For every lithium ion that moves during discharge, one electron can travel through the circuit. So if as in the above example we can shuttle 65% of the total lithium back and forth sustainably, then we get that many electrons, and thus that much electricity. There's no two ways about it!

We want to get this electricity number as high as possible for a given cathode, because we are always also trying to optimize for density. Cathodes are heavy (they are full of metals after all) and they can also be quite large in volume. Ideally, we want the smallest possible cathode and the lightest possible cathode that can deliver the highest possible power and energy. Remember, power is how fast the car can accelerate, and energy is how far the car can go.

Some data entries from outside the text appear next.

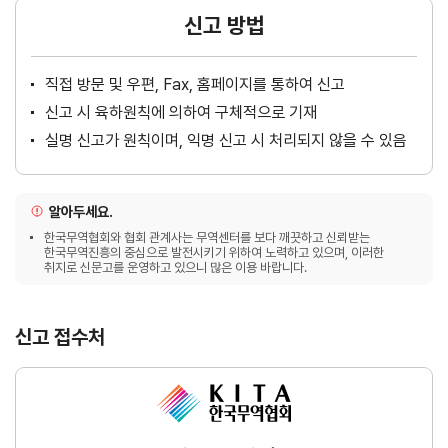
신고 방법
직접 방문 및 우편, Fax, 홈페이지를 통하여 신고
신고 시 육하원칙에 의하여 구체적으로 기재
실명 신고가 원칙이며, 익명 신고 시 처리되지 않을 수 있음
알아두세요.
한국무역협회와 협회 관계사는 무역센터를 보다 깨끗하고 신뢰받는
한국무역진흥의 중심으로 발전시키기 위하여 노력하고 있으며, 이러한
취지로 신문고를 운영하고 있으니 많은 이용 바랍니다.
신고 접수처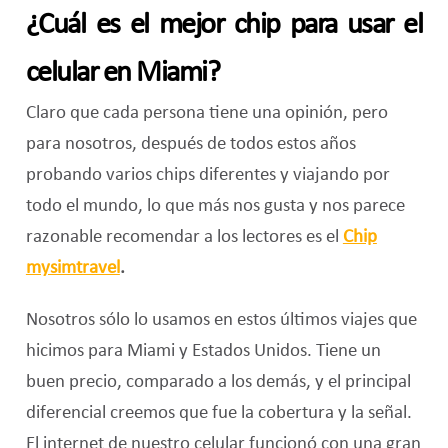
¿Cuál es el mejor chip para usar el
celular en Miami?
Claro que cada persona tiene una opinión, pero
para nosotros, después de todos estos años
probando varios chips diferentes y viajando por
todo el mundo, lo que más nos gusta y nos parece
razonable recomendar a los lectores es el
Chip
mysimtravel
.
Nosotros sólo lo usamos en estos últimos viajes que
hicimos para Miami y Estados Unidos. Tiene un
buen precio, comparado a los demás, y el principal
diferencial creemos que fue la cobertura y la señal.
El internet de nuestro celular funcionó con una gran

We also want the cathode to cost as little as possible/per the amount of energy and power we get.

This leaves us with six different densities:

Property Metric Density
Weight Energy Gravimetric energy density
Weight Power Gravimetric power density
Size Energy Volumetric energy density
Size Power Volumetric power density
Cost Energy Price energy density
Cost Power Price power density

These densities are always optimized for any given cathode, and which is important depends on the application.

For example, for phones, cost of the battery is small compared to all the electronics since the battery itself only needs to power a small device for about a day, so it's fine to use all cobalt batteries because they can make the battery both as light as possible and small as possible for still very good metrics.

For cars on the other hand, price matters a lot, since cars need much larger batteries, but weight matters very little and size is not as important, hence why LFP (much larger size than NMC) is suitable for most cheap car alternatives, but there is still some balance needed, for more premium cars, NMC622 or even 811 could be better choices.

Finally, in the case of stationary storage, that is, batteries to store energy from solar, wind etc, size and weight matter practically not at all since these are usually huge facilities in the middle of nowhere, and so generally the cheapest batteries possible are used. In this case even the lithium in LFP is too expensive so it looks like mainly sodium batteries will take this market.